## Task statement
Output range, inclusive: from the line containing "M2113,300L2145,311L2133,347L2100,335Z" to the line containing "M2150,470L2229,484". Restate those lines from the data below word for word and only those.

※ ※ ※

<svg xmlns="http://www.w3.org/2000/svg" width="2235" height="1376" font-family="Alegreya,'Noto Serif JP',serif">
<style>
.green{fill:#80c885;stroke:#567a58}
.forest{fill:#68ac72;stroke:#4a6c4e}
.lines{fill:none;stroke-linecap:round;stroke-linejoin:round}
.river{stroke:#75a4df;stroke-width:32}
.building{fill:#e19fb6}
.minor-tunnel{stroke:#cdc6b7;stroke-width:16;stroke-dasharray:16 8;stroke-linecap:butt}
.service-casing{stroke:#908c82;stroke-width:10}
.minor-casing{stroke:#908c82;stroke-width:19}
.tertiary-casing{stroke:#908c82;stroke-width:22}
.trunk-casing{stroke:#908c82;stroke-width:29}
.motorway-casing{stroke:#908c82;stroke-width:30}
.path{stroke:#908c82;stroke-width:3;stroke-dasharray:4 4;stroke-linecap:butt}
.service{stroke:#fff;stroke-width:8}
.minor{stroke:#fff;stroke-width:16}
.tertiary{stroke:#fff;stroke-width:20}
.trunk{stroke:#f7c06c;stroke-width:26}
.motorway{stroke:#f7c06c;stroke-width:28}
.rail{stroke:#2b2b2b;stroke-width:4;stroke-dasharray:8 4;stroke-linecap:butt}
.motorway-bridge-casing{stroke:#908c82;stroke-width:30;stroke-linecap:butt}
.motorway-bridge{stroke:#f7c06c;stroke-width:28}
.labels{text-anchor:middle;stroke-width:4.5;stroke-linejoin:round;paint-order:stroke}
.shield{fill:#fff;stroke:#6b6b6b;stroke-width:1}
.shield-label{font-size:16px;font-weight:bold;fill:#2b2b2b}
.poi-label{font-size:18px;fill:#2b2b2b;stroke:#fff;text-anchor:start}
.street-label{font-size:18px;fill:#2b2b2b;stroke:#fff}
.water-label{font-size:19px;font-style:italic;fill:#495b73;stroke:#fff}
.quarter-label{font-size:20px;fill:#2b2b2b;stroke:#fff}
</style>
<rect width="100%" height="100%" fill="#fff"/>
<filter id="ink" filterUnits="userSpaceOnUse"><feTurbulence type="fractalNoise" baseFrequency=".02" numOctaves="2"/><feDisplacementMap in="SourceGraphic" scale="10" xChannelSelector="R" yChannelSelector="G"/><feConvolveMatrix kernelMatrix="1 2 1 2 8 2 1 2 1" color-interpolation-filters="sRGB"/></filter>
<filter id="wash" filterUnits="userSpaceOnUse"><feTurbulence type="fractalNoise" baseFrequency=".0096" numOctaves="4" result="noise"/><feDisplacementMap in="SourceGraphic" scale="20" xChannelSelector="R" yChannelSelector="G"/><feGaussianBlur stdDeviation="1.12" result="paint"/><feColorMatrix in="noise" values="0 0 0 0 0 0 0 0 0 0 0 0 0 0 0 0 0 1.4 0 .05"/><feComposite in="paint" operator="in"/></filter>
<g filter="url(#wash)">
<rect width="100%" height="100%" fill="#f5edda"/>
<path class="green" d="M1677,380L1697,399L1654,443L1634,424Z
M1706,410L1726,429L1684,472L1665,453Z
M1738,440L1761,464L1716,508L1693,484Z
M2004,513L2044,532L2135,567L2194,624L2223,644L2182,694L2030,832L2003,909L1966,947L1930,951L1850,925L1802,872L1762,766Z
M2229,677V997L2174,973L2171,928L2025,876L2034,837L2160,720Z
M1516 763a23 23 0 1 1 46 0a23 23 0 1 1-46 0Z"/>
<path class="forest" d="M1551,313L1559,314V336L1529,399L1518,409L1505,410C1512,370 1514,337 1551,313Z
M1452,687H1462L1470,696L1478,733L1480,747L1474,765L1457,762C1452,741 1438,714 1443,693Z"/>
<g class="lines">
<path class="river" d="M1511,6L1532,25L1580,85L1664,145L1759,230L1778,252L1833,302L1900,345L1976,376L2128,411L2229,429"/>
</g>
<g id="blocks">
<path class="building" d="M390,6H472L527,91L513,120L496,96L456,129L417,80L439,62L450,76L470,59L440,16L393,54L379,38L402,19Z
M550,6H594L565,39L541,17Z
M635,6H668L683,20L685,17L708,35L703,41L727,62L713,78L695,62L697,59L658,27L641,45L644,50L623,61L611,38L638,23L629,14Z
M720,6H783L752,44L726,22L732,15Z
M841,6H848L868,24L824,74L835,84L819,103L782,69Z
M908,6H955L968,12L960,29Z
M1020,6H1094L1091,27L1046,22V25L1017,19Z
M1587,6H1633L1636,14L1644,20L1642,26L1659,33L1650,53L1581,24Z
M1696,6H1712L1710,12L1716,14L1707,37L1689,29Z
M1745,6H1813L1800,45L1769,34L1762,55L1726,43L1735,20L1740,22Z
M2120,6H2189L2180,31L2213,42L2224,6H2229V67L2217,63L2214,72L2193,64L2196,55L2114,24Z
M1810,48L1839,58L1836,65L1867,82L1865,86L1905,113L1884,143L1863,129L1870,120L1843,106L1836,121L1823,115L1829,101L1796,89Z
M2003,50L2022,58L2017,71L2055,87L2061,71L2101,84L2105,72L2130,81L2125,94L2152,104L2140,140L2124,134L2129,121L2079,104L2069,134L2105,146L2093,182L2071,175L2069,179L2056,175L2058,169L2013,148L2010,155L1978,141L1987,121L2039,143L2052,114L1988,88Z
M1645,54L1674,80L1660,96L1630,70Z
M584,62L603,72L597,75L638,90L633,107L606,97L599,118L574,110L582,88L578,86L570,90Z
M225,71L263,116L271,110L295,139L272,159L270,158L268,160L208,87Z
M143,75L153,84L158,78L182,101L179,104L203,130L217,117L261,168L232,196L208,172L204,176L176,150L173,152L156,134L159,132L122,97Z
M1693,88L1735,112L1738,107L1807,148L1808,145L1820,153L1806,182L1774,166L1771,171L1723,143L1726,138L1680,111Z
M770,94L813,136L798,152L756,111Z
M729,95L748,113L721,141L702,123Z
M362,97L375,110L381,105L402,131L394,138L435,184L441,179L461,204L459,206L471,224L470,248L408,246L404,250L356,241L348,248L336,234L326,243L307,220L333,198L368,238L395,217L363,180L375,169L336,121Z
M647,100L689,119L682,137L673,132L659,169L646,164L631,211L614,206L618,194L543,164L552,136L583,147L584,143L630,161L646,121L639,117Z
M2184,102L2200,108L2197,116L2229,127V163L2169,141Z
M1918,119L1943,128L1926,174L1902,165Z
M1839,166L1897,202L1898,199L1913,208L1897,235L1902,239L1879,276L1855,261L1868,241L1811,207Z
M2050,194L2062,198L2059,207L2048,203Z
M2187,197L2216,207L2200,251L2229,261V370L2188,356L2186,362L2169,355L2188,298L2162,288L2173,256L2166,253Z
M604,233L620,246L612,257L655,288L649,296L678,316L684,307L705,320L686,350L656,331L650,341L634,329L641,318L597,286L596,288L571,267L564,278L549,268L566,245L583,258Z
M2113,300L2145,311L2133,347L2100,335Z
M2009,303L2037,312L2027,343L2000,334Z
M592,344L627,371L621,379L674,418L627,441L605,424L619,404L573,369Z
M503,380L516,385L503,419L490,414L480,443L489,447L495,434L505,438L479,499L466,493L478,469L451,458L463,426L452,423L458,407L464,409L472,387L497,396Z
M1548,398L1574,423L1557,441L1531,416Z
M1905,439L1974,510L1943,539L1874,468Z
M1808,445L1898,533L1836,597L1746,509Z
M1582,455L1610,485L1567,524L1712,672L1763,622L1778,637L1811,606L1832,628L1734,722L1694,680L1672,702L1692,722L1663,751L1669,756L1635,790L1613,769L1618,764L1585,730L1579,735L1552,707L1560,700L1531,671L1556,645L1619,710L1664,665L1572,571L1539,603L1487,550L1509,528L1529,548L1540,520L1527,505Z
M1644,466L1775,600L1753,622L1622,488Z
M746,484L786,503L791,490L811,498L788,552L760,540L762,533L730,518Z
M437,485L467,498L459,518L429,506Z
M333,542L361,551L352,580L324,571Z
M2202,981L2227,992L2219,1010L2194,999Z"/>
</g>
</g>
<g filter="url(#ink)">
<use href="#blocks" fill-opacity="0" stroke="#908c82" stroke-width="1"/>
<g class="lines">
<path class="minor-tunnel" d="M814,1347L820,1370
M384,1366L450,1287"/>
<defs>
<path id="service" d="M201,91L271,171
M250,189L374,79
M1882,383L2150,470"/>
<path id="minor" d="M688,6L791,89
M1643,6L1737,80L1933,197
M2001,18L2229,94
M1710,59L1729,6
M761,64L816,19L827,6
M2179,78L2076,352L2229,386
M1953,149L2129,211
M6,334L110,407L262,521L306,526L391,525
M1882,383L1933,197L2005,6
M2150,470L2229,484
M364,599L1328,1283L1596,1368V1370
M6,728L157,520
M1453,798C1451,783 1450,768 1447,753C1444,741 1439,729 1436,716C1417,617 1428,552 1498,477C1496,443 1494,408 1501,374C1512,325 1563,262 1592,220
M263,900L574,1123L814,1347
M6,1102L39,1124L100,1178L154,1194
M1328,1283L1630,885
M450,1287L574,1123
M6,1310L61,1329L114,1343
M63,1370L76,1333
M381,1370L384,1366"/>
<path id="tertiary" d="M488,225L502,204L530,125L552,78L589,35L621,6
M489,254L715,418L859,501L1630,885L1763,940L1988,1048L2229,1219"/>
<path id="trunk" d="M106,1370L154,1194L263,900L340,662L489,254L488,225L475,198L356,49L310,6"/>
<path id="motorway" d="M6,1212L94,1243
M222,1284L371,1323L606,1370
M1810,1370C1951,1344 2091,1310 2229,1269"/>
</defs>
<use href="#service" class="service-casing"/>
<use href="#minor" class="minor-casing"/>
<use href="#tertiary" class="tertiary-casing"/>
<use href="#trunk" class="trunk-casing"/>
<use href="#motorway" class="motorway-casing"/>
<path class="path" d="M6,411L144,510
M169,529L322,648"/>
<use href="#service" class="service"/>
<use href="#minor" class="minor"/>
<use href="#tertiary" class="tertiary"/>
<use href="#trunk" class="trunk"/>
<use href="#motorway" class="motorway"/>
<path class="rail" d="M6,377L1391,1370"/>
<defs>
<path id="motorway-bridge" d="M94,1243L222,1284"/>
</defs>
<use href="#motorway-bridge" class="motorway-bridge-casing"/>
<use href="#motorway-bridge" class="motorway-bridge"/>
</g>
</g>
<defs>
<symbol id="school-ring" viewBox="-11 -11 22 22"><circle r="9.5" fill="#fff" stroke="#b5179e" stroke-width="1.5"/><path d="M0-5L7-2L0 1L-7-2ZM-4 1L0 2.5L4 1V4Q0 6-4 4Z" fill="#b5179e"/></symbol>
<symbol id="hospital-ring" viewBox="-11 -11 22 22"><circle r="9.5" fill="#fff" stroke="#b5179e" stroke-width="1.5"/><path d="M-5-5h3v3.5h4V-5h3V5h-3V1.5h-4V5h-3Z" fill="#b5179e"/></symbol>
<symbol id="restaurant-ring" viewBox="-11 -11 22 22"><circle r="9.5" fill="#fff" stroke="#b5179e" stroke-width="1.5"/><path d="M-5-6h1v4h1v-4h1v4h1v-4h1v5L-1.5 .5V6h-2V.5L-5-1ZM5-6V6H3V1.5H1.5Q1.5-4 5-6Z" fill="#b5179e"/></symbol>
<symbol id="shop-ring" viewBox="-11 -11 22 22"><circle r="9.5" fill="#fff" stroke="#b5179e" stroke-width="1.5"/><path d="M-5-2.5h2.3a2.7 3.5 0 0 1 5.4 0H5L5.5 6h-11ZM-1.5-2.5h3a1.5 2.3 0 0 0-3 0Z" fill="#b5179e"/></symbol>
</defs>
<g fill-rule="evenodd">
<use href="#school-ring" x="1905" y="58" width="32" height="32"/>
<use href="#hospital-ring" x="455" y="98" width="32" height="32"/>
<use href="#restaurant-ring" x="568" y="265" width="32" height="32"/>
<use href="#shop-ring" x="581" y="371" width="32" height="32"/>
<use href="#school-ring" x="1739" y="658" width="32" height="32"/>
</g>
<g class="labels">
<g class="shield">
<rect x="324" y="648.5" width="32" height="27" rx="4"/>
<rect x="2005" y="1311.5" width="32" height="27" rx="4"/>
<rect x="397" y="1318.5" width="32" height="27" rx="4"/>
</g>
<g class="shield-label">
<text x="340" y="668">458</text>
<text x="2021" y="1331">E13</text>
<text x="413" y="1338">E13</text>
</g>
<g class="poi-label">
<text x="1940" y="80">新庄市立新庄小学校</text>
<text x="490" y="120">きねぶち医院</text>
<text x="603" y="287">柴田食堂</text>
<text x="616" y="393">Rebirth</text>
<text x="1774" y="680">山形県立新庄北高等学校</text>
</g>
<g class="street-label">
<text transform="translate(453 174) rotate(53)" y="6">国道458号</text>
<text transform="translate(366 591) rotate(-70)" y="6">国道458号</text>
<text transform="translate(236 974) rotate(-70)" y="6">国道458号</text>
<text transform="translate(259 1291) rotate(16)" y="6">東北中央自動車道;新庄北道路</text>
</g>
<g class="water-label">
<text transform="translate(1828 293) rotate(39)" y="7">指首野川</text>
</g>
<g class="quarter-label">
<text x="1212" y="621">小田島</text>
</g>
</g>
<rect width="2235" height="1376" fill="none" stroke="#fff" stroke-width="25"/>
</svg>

※ ※ ※

## Answer to this task
M2113,300L2145,311L2133,347L2100,335Z
M2009,303L2037,312L2027,343L2000,334Z
M592,344L627,371L621,379L674,418L627,441L605,424L619,404L573,369Z
M503,380L516,385L503,419L490,414L480,443L489,447L495,434L505,438L479,499L466,493L478,469L451,458L463,426L452,423L458,407L464,409L472,387L497,396Z
M1548,398L1574,423L1557,441L1531,416Z
M1905,439L1974,510L1943,539L1874,468Z
M1808,445L1898,533L1836,597L1746,509Z
M1582,455L1610,485L1567,524L1712,672L1763,622L1778,637L1811,606L1832,628L1734,722L1694,680L1672,702L1692,722L1663,751L1669,756L1635,790L1613,769L1618,764L1585,730L1579,735L1552,707L1560,700L1531,671L1556,645L1619,710L1664,665L1572,571L1539,603L1487,550L1509,528L1529,548L1540,520L1527,505Z
M1644,466L1775,600L1753,622L1622,488Z
M746,484L786,503L791,490L811,498L788,552L760,540L762,533L730,518Z
M437,485L467,498L459,518L429,506Z
M333,542L361,551L352,580L324,571Z
M2202,981L2227,992L2219,1010L2194,999Z"/>
</g>
</g>
<g filter="url(#ink)">
<use href="#blocks" fill-opacity="0" stroke="#908c82" stroke-width="1"/>
<g class="lines">
<path class="minor-tunnel" d="M814,1347L820,1370
M384,1366L450,1287"/>
<defs>
<path id="service" d="M201,91L271,171
M250,189L374,79
M1882,383L2150,470"/>
<path id="minor" d="M688,6L791,89
M1643,6L1737,80L1933,197
M2001,18L2229,94
M1710,59L1729,6
M761,64L816,19L827,6
M2179,78L2076,352L2229,386
M1953,149L2129,211
M6,334L110,407L262,521L306,526L391,525
M1882,383L1933,197L2005,6
M2150,470L2229,484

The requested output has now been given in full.